He thought about everything Wilmina had told him, parents she would not speak of yet claimed to know well enough to adopt their son, how a single beating had erased years from his memory. One by one, every small uncertainty was rising up. He felt the five scars on his scalp again, tracing them round in a circle, a jagged wine bottle he had always thought, or as if somebody had grasped him there and dug their –
For what felt like the hundredth time, he shook his head.
“No, no – it can’t be possible,”
“If you run off again –,” Anala began, her voice at first threatening, then fading out soft. She clicked her ankles resignedly. “Uncle won’t come after you. Neither will I – it’s not like I could catch you in three-inch heels anyway.” She stepped closer to him, enough so that he noticed every breath pressing her chest against her bodice, a reluctantly-shown look of weakness in her eyes. “But I implore you to think about this.

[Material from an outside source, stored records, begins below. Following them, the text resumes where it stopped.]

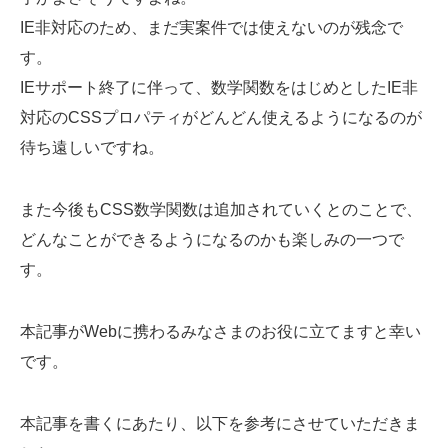
IE非対応のため、まだ実案件では使えないのが残念で
す。
IEサポート終了に伴って、数学関数をはじめとしたIE非
対応のCSSプロパティがどんどん使えるようになるのが
待ち遠しいですね。
また今後もCSS数学関数は追加されていくとのことで、
どんなことができるようになるのかも楽しみの一つで
す。
本記事がWebに携わるみなさまのお役に立てますと幸い
です。
本記事を書くにあたり、以下を参考にさせていただきま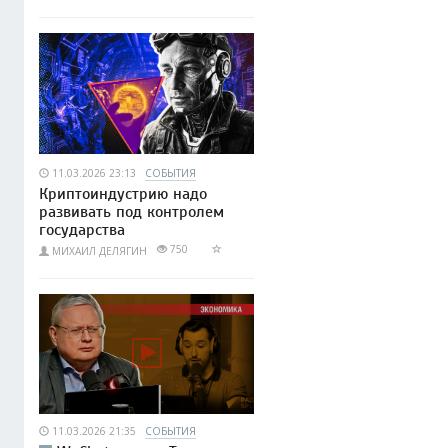
11.03.2026 23:13
СОБЫТИЯ
Криптоиндустрию надо
развивать под контролем
государства
750
МИХАИЛ ДЕЛЯГИН
11.03.2026 21:35
СОБЫТИЯ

If you go back to that troll, she’ll tell you lies again, and you’ll probably convince yourself for a little bit that they’re true. But you’ll realise when it’s too late that you don’t belong here, that you never have. There’s so much you don’t remember, and so little anybody will tell you. You’re not a criminal, Will. You don’t look it and you don’t act like you want to be. Do you really want to turn away from all the answers we’re offering you?”
The pain in his body increased, and Will realised it was part of himself crying out in desperation. He had admired magi, against all that had been said of them by Courtiers – their wicked powers, their motives only troublesome, he had wanted to be one of them. He wanted to believe her; but it was not so easy.